● TEXTAUSZUG:
━━━━━━━━━━
Als schwules oder lesbisches Paar zu verreisen, ist nicht immer ungefährlich. Immer wieder erleben queere Menschen auf Reisen Diskriminierung, offene Anfeindungen und Gewalt, in manchen außereuropäischen Staaten wie Tschetschenien oder Saudi-Arabien oder Somalia kann es sogar lebensgefährlich werden. Doch auch in Europa gibt es Aufholbedarf.
Wer die Welt von Österreich ausgehend entdecken will, startet von einem äußerst guten Ausgangspunkt. Im jährlichen Spartacus Gay Travel Index von 2020 liegt es nämlich auf Platz vier, nur hinter Schweden, Malta und Kanada. Im Rest Europas sieht es vielerorts nicht so gut aus. Viele Kriterien des Index, wie etwa die Möglichkeit eine gleichgeschlechtliche Ehe zu schließen, haben nicht unmittelbar etwas damit zu tun, wie es einer reisenden Person ergehen kann. Doch sie geben Aufschluss darüber, wie offen, tolerant und aufgeklärt ein Land ist.
━━━━━━━━━━
● ERFASSTE DATEN:

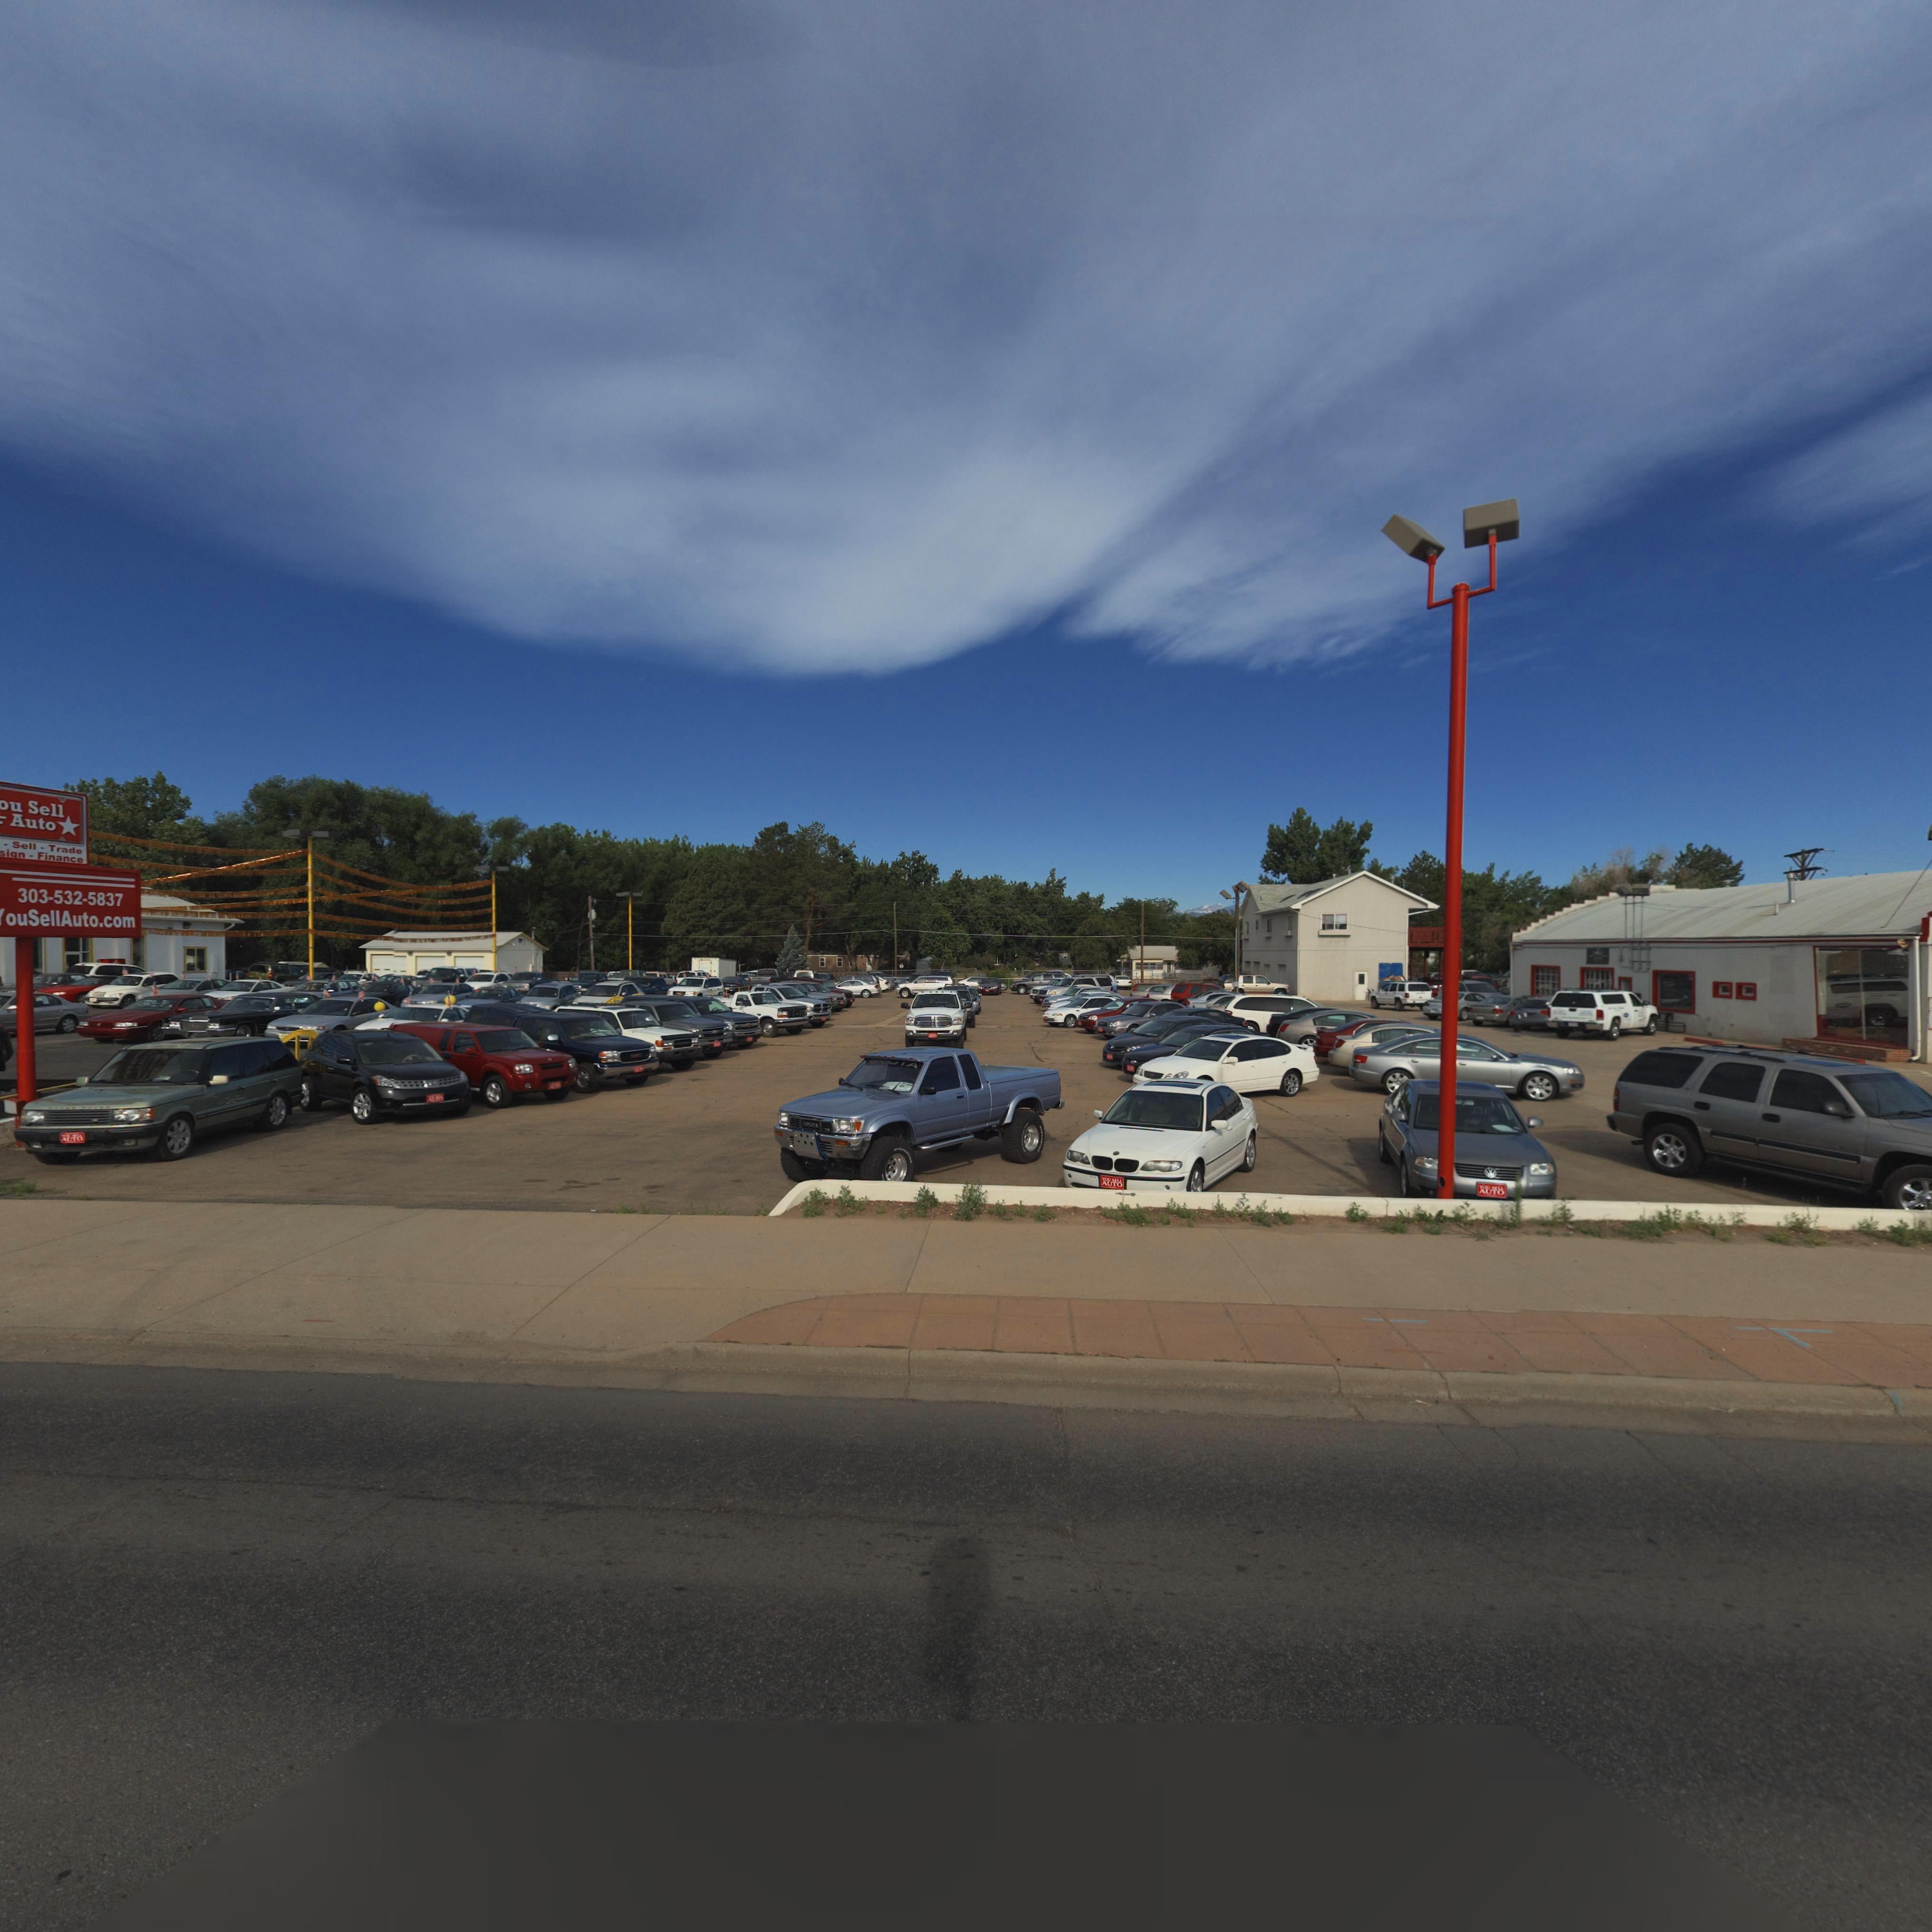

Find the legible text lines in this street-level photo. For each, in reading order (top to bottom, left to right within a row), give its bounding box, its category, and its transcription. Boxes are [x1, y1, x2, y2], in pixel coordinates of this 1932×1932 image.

[0, 800, 65, 818] BusinessName: ou Sell
[10, 813, 57, 831] BusinessName: Auto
━━━━━━━━━━
● AUFGABEN:
1. Beantworten Sie folgende Fragen zum Text über das Reisen als queeres Paar:
(a) Auf welchem Platz liegt Österreich im Spartacus Gay Travel Index von 2020?
(b) Welche Länder liegen in diesem Index vor Österreich?
(c) Welche außereuropäischen Staaten nennt der Text als Orte, an denen es für queere Menschen lebensgefährlich werden kann?
2. Prüfen Sie, ob die folgenden Aussagen mit dem Text über das Reisen als queeres Paar übereinstimmen. Antworten Sie jeweils mit Ja oder Nein, und zitieren Sie die entscheidende Stelle.
(a) In Europa besteht kein Aufholbedarf.
(b) Österreich liegt im Index von 2020 hinter Kanada.
(c) Alle Kriterien des Index hängen unmittelbar damit zusammen, wie es Reisenden ergeht.
3. Setzen Sie den Text über das Reisen als queeres Paar nach seinem letzten Satz fort.

● LÖSUNGEN:
1.
(a) Auf Platz vier.
(b) Schweden, Malta und Kanada.
(c) Tschetschenien, Saudi-Arabien und Somalia.

2.
(a) Nein: „Doch auch in Europa gibt es Aufholbedarf.“
(b) Ja: „nur hinter Schweden, Malta und Kanada“
(c) Nein: „Viele Kriterien des Index, wie etwa die Möglichkeit eine gleichgeschlechtliche Ehe zu schließen, haben nicht unmittelbar etwas damit zu tun, wie es einer reisenden Person ergehen kann.“

3.
- Ukraine und Polen (Platz 103)
Die Ukraine belegt einen der hinteren Plätze im europäischen Ranking. Zwar ist Homosexualität seit 1991 nicht mehr illegal und es gibt seit 2014 einen Diskriminierungsschutz, der auch die sexuelle Orientierung miteinschließt, doch wenig darüber hinaus. Der religiöse Einfluss ist stark und die gleichgeschlechtliche Ehe oder eingetragene Partnerschaft sind nicht erlaubt. Human Rights Watch zählt für 2020 mehrere Gewaltverbrechen gegen LGBTQ-Personen in der Ukraine. Pride-Demonstrationen finden, vor allem in der Hauptstadt Kiew, zwar immer wieder statt, sind aber Ziel rechtsradikaler gewalttätiger Angriffe.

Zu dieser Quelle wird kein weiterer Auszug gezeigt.